Stephen Frears se réattaque à la monarchie: «L’histoire est tellement ridicule que ça la rend britannique»
De la reine au roi, il n’y a qu’un pas! Stephen Frears, le réalisateur de ‘The Queen’ et ‘Victoria and Abdul’, se frotte une fois de plus à la monarchie britannique avec ‘The Lost King’. Une comédie basée sur des faits réels, suivant une historienne amateure dans ses efforts pour retrouver les ossements du roi Richard III… plus de 500 ans après sa mort!
Qu’est-ce qui a piqué votre intérêt dans cette histoire d’une femme cherchant les os de Richard III pour réhabiliter sa réputation?

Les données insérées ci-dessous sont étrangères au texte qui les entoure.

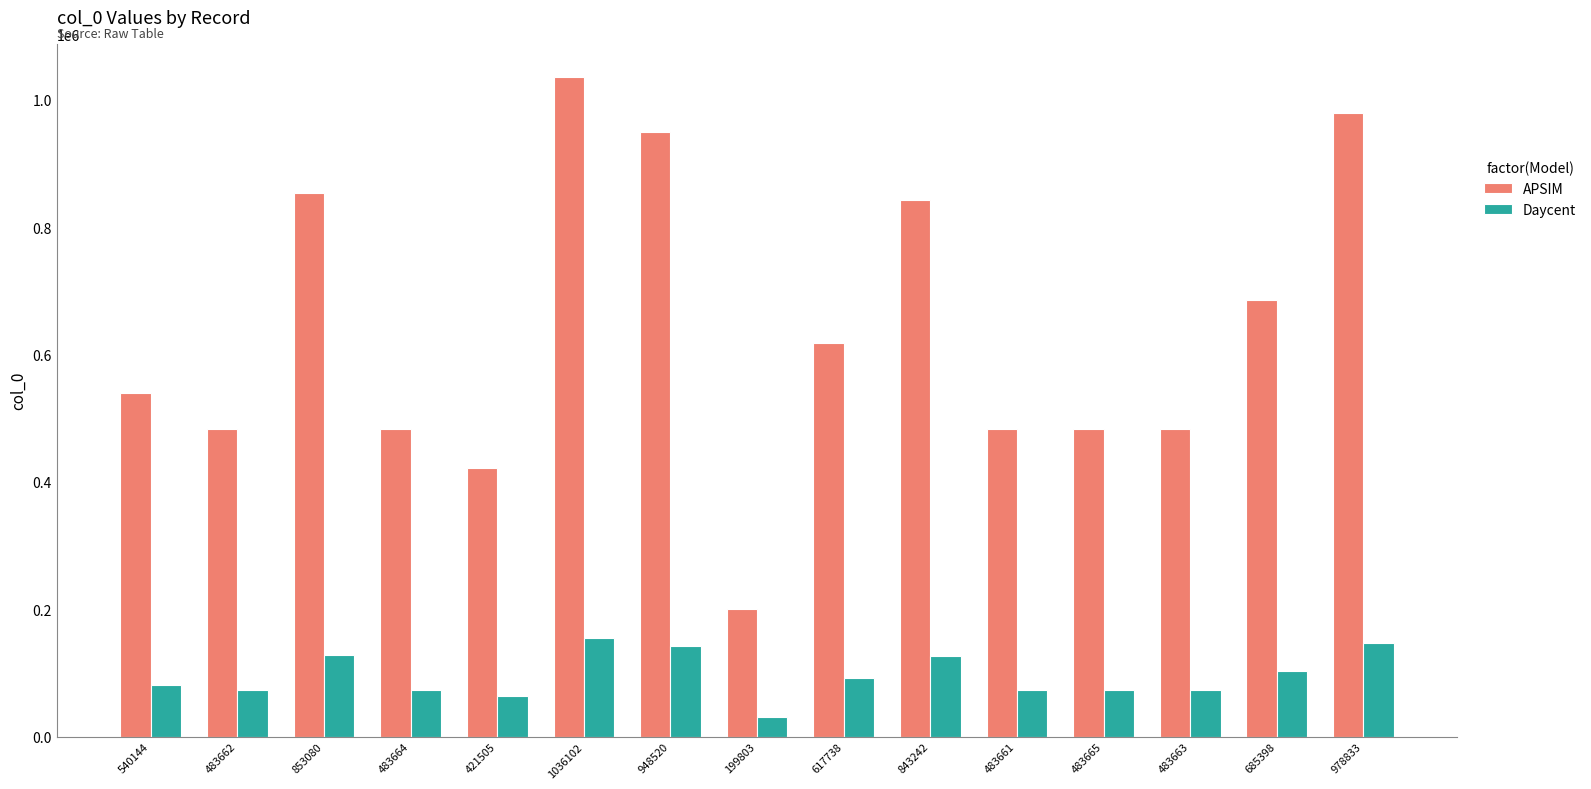

How many bars are there in each group?

2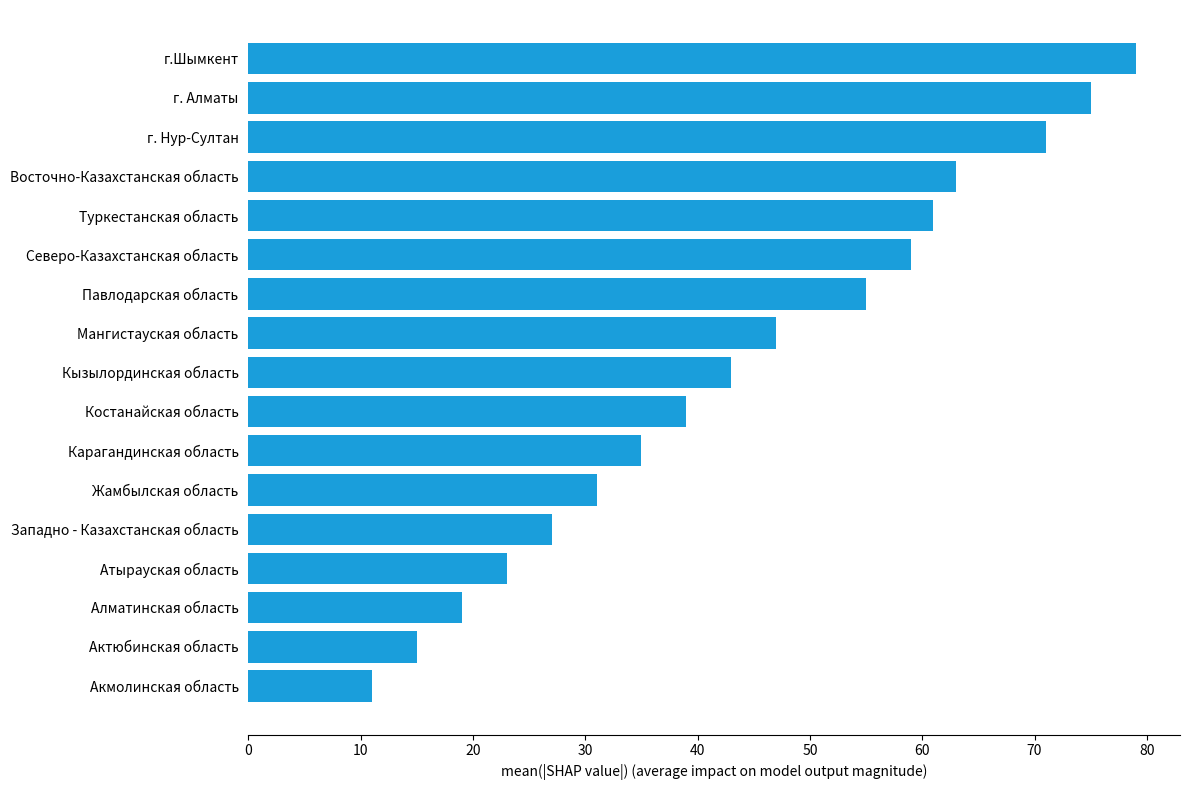

How many bars are there in total?

17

Stephen Frears : «J’y ai vu une comédie dès le départ car l’idée d’un roi britannique gisant sous le parking d’un centre de services sociaux est assez drôle en soi. J’ai ensuite appris que le travail de Philippa avait été très dur et que l’université de Leicester l’avait assez mal traitée. Il y avait tous les éléments d’une bonne histoire, pas trop conventionnelle. Lorsque j’ai enfin rencontré la vraie Philippa il y a quelques semaines, je lui ai demandé si on avait visé juste. Elle a dit oui!»
C’est aussi l’histoire d’une femme prise de haut dans un environnement masculin…

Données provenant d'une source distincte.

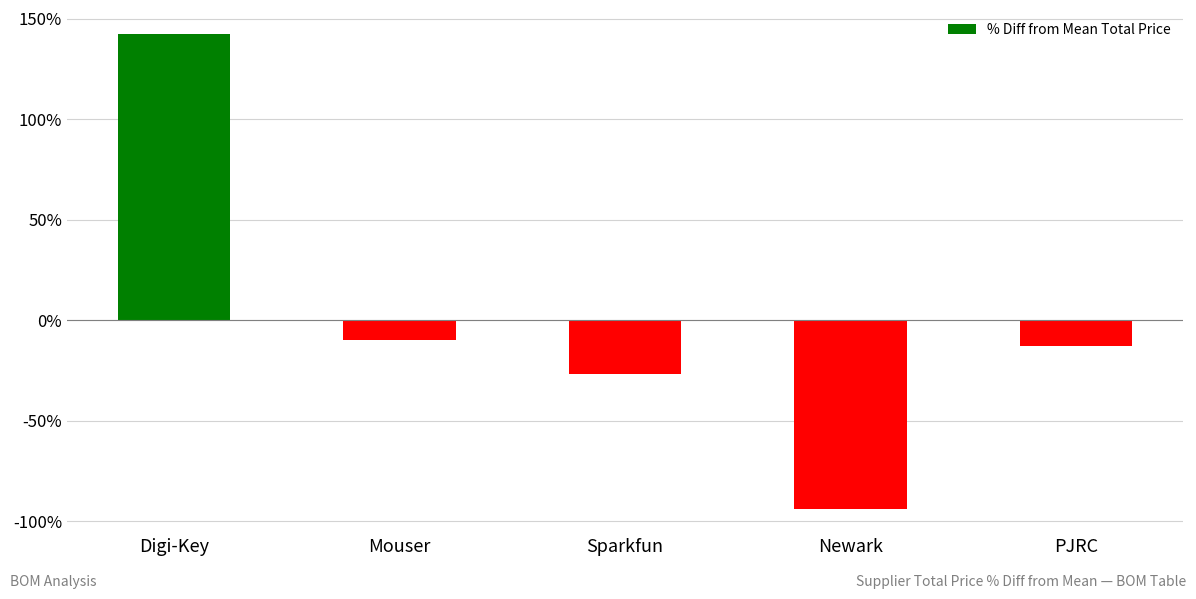

Count the number of categories in the chart.

5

«On n’a rien inventé de ce côté-là. Philippa était une femme qui a été traitée avec dédain par une université et certains de ses professeurs. Et il s’avère que ceux-ci étaient tous des hommes. Il s’agit donc d’une marginalisation. Je ne sais pas pour vous, mais mon expérience m’enseigne que les femmes sont plus souvent marginalisées que les hommes. Qu’elles doivent se battre deux fois plus. Je n’ai donc jamais pensé à questionner cette façon de présenter l’histoire.»
L’histoire s’est déroulée à Leicester, la ville où vous avez grandi. Ça a participé à votre intérêt pour le film?

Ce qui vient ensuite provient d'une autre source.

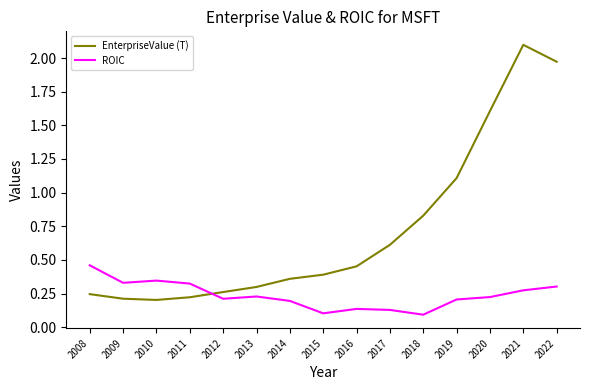

Which series has the largest total across all categories?

EnterpriseValue (T)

«Ça me fait bien sourire qu’on ait trouvé les ossements d’un vieux roi à l’endroit où j’ai grandi, et que cela ait mené à sa réhabilitation historique. Il y a un certain charme à l’idée qu’on se soit tous baladés au-dessus d’un lieu nous semblant parfaitement banal pendant tant d’années. Mais ça ne va pas plus loin que ça. Je n’ai pas eu de choc proustien en retournant dans la ville (rires)!»
Aviez-vous suivi l’affaire avec intérêt en 2013?
«J’ai lu les journaux et je me suis dit que c’était drôle, sans me dire qu’il fallait absolument que je prépare un film sur le sujet. Même si, on est bien d’accord, c’est une histoire aussi singulière que ridicule. Tellement ridicule que ça la rend parfaitement britannique.»
Comment définir cette touche britannique que le public étranger identifie dans vos films?
«Je n’ai pas de définition mais je vis dans un pays bien déjanté tout de même! Le décès de la Reine il y a quelques mois a fait remonter toute cette excentricité. Déjà, l’idée qu’une monarchie et une démocratie représentative cohabitent pose sérieusement question. Bref, quand on y vit, notre vision du monde est nécessairement impactée par tous les non-sens qui nous entourent. C’est de ça que parlaient les livres de Lewis Carroll.»
Vous affirmez être républicain mais on vous doit ‘The Queen’ et ‘Victoria et Abdul’. D’où vient votre curiosité pour la monarchie?
«J’ai été élevé dans un milieu très conventionnel, avec une attention particulière donnée à l’enseignement de l’Histoire. Je peux vous citer tous les rois et les reines d’Angleterre par exemple! J’imagine que ça a dû me marquer, même si plus tard, j’ai compris que d’autres idées bien plus intéressantes existaient en dehors de la Couronne. Mais quand je reçois un scénario, je le lis et je me demande si ça m’intéresse, voilà tout. Prenez ‘The Queen’! Fiction ou pas, l’histoire d’une reine ne sachant pas comment réagir au décès de sa belle-fille adulée par un peuple entier, c’est une histoire intéressante. Point barre!»
Vos films sont de plus en plus souvent tirés de faits réels. Comment l’expliquez-vous?
«Vous avez raison, mais il ne s’agit pas d’un mouvement conscient ou d’une position philosophique que je défends. Cela dit, la politique du Royaume-Uni est tellement dramatique depuis une vingtaine d’années que j’ai sans doute développé l’intuition que la fiction n’arrive plus à la cheville de la réalité.»
‘The Lost King’ sort en salle le 29 mars.